Your objective ->
Find "Vivian Abagiu" in the material below and restate exactly the line holding it together with every line that comes after.
-------- Material supplied --------
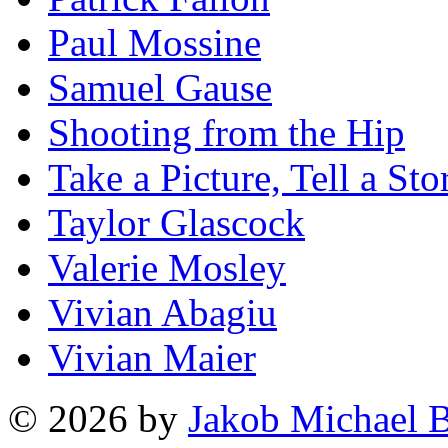
Paul Mossine
Samuel Gause
Shooting from the Hip
Take a Picture, Tell a Sto
Taylor Glascock
Valerie Mosley
Vivian Abagiu
Vivian Maier
© 2026 by
Jakob Michael B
--------
Exercise output ->
Vivian Abagiu
Vivian Maier
© 2026 by
Jakob Michael B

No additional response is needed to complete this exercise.